Disgusting. Provocative. Exploitive. These words make up the all-new FX mini-series, “Pistol” which explores the rise and eventual fall of the punk band known as The Sex Pistols.
Based on Jones’ memoir “Lonely Boy: Tales from a Sex Pistol”, the limited series “Pistol” is the story of a band of spotty, noisy, working-class kids with “no future” who shook the boring, corrupt Establishment to its core, threatened to bring down the government and changed music and culture forever. The furious, raging storm at the center of this revolution is the band Sex Pistols — and at the center of this series is Sex Pistols’ founding member and guitarist, Steve Jones. Jones’ hilarious, emotional and at times heartbreaking journey guides viewers through a kaleidoscopic telling of three of the most epic, chaotic and mucus-spattered years in the history of music.

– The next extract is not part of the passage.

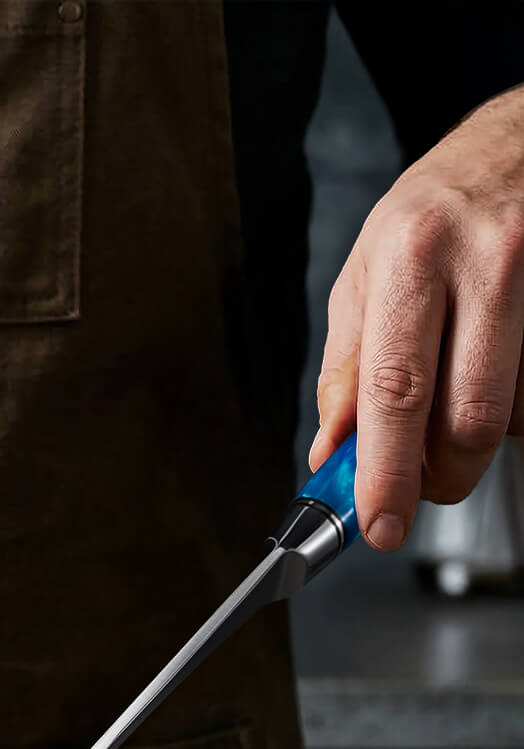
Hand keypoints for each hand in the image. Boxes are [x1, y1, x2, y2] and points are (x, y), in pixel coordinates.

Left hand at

Directed by Danny Boyle (Trainspotting) the series is shot like a fever dream blending real archival footage with new and creates a frantic and sporadic story narrative that could only work through the anger and drug riddled members of the Sex Pistols.
One of the things I love about these music biopics is the origins of how the bands form and how they create the music. Here, the Sex Pistols are all combustible elements that are thrown into a room together and through their hatred for each other compose anarchy hit after hit until they have enough material to unleash on the public.
The casting here is fantastic. Anson Boon perfectly embodies the ticking time bomb that is Johnny Rotten. Louis Partridge showcases the quick tempered and self destructive Sid Vicious when he enters the series about halfway through.
However it’s Toby Wallace’s turn as Steve Jones that is the glue that holds the mini-series (and the band) together. His musical journey from being a failed lead singer to a guitarist who couldn’t even play to basically the leader of the band is one of the most interesting aspects of the show.
Pistol also showed the cultural impact the band had on society and the punk rock fashion, lifestyle, etc. that came from it. But it also showed that the anarchist revolution wasn’t something that could sustain itself too long. After all, if everyone is an anarchist who is left to rebel against? This eventually takes hold of the band itself when they self destruct and implode leading to a mutiny and ousting of Johnny Rotten and the death of Sid Vicious.
Still though, the series is an impactful punk rock anthem that can’t be denied and HipsterZOMBIEJoint Joint highly recommends checking it out.